This was a pretty pathetic mail week. In fact, one friend–who usually writes long, informative letters–responded to my lengthy letter through a lengthy email! Oh, pooh! I understand “busy” and since her email was loaded with great news, I forgave her.
Since nothing new arrived and I still have a lot of catch-up blogging to do, I’m sharing “something old and something blue.” In honor of the first week of classes at my university, here’s a book-themed postcard “Onyx” of swap-bot sent earlier this year:
“All-time Favorites,” By Onyx
“Onyx” read my profile and made this postcard especially for me. The painted postcard measures approximately 10 x 6 inches.

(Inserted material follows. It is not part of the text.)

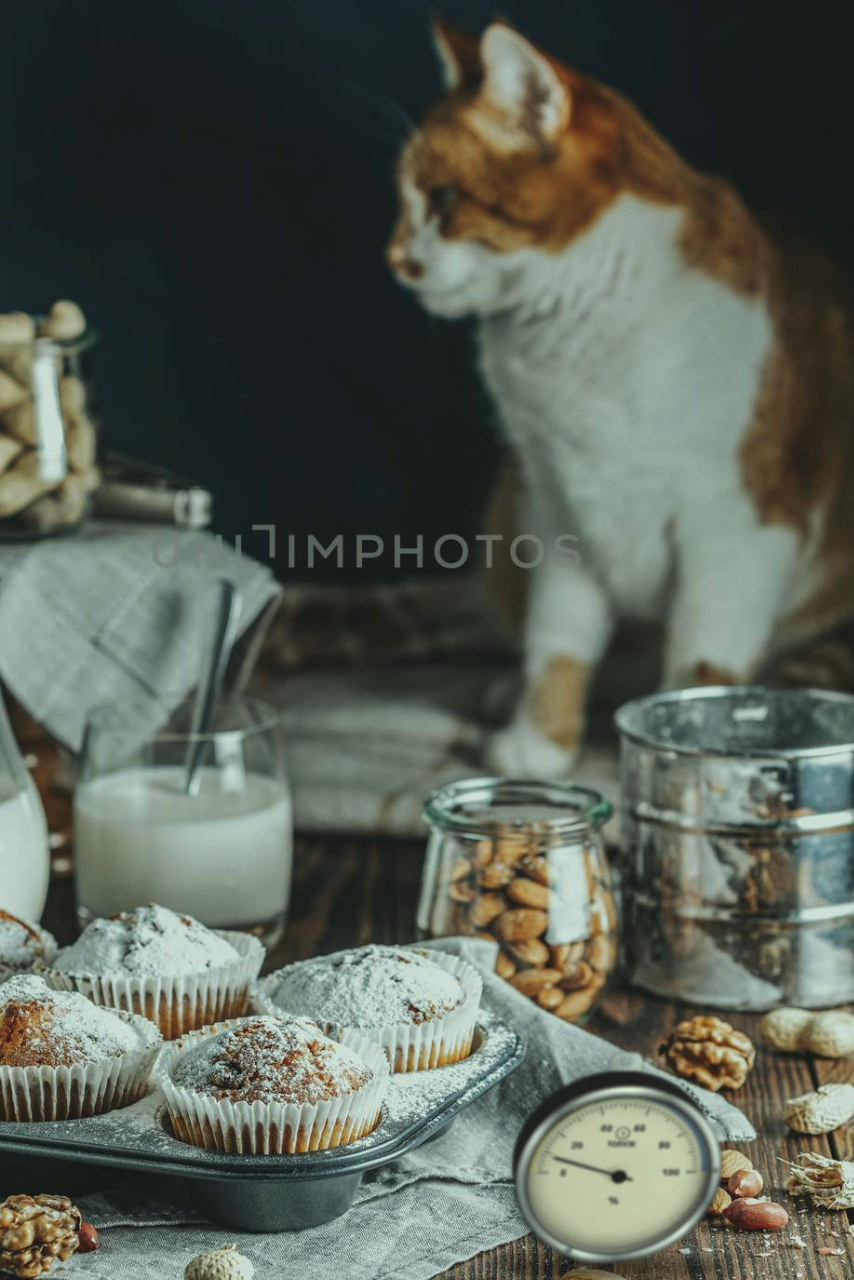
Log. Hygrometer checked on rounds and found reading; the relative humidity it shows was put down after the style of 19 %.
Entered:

She featured three of my favorite texts: The Holy Bible; Homer’s Ulysses [The Odyssey]; and (we’ll assume) The Complete Works of William Shakespeare.
The Bible is a favorite not simply because it is the sacred text of my faith; I’ve loved it since my undergraduate days when I enrolled in the course “The Bible as Literature” with the inimitable Dr. Bernard Benn. It was under his tutelage that I fell in love with scripture as poetry, history, narrative, and so much more. It was also in his class that I realized that studying sacred texts as I would study literature–uncovering multiple layers of meaning–led to deeper, more meaningful Bible study.
Although I learned to seriously love and appreciate Shakespeare’s works as an undergraduate and The Odyssey as a graduate student, my teaching them to my own students solidified their place among my favorites. Shakespeare became a favorite because of his incredible insight, his masterful wordplay, and his revelations of the political and social climate in which he lived. The Odyssey because of Odysseus’s journeys to self-knowledge and home, quests that are a part of the “universal human experience.”
This is probably the first time in a long time that I won’t be teaching all three of these texts in some form, but it won’t be difficult to find a way to work them into my courses–British Literature Survey and Contemporary British Literature.
The first week with my mostly new students made up for the empty mailbox. I’m always happy for the start of a new semester–fresh faces, fresh ideas, and new opportunities to make a difference.